To prevent the exploitation of its members, Equity set a size limit for the theaters in which the actors could volunteer: a maximum of 99 seats. This limit made it impossible for producers to profit from ticket revenue. That was the point since Equity permitted producers to employ the actors for essentially no cost. This special 99-Seat Theater Plan was only available to Los Angeles County. Even New York City couldn’t provide such a flexible option in mounting professional productions.
Because 99 seats aren’t that many, the audience is never far from the action. Equity’s intimate theater plan perfectly suited Los Angeles. It made an evening of theater feel like being on a movie set. Only without the false starts and multiple takes.

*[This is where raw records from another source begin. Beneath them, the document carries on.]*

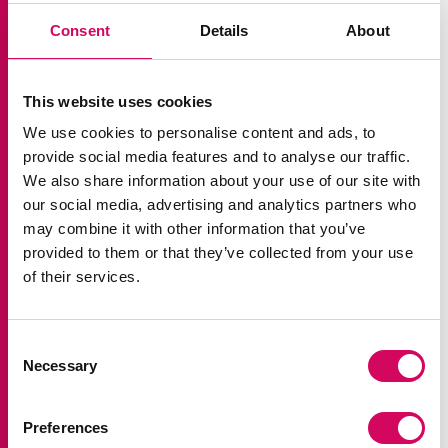
Consent
Details
About
Läs mer om de transportpolitiska målen:
This website uses cookies
Trafikanalys uppföljning av de transportpolitiska
We use cookies to personalise content and ads, to
provide social media features and to analyse our traffic.
målen
We also share information about your use of our site with
our social media, advertising and analytics partners who
Uppdrag till Trafikanalys att utveckla uppföljningen av
may combine it with other information that you’ve
de transportpolitiska målen
provided to them or that they’ve collected from your use
of their services.
Consent
Necessary
Selection
Preferences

And intimate theater’s close-ups unspool in real-time and without the interference of a film editor.
Earlier this year, however, Equity decided to put an end to the special cultural scene it had created by implementing a new plan where all productions would be required to pay actors at least minimum wage. Perhaps surprisingly, most LA actors are upset with this new plan that ensures them pay. Why? Because when Equity originally set up the 99-seat plan, it was, by design, not meant to be economically viable based on ticket sales. Consequently, any additional financial burdens on most productions would mean the impossibility of mounting the shows at all. And, besides, LA actors found far more value in intimate theater performances than the promise of piddling minimum wages.
While the Los Angeles Equity actors were all for modifying the old 99-Seat Theater Plan, they overwhelmingly rejected its elimination by a landslide 66% to 34% advisory vote. Just four days after this vote, however, their Union eliminated the old plan anyway. The new plan will commence on June 1, 2016.
As things currently stand, intimate theater as LA knows it is going away. Yet, I remain an optimist. Equity’s membership is made of artists and artists don’t casually destroy art forms. It’s simply bad for the artist and bad for the culture. There should be room to fix things without decimating them.
Unfortunately, the sounds made by actors in New York City indicate many don’t understand Los Angeles intimate theater. How could they? This is a unique art form available only to those in Los Angeles County. These New York stage actors, artists though they be, know less about intimate theater than the Angelenos who sit in the audience.
The new Equity President, Kate Shindle, might be an exception, however. For starters, she, herself, has acted on an LA intimate theater stage. And, as part of her presidential campaign, she became the only senior union officer who has actively conversed, face-to-face, with Los Angeles members on their home turf. She knows first-hand the frustrations of her fellow union members.
Perhaps if Kate Shindle also had direct experience with the LA audience, she could better make the case to the uninitiated back East. Consequently, people should share their personal stories of intimate theater with her. She can be reached by email:
Let’s provide President Shindle with needed documentation to help our local actors. They have willingly volunteered themselves for our cultural and emotional engagement. These artists deserve the opportunity to willingly continue in whatever manner they deem appropriate for their creative enrichment – and ours. Let us encourage Equity to sit down with Los Angeles and find a way to maintain and foster this intimate art form so that other cities, including New York, may experience its richness as well.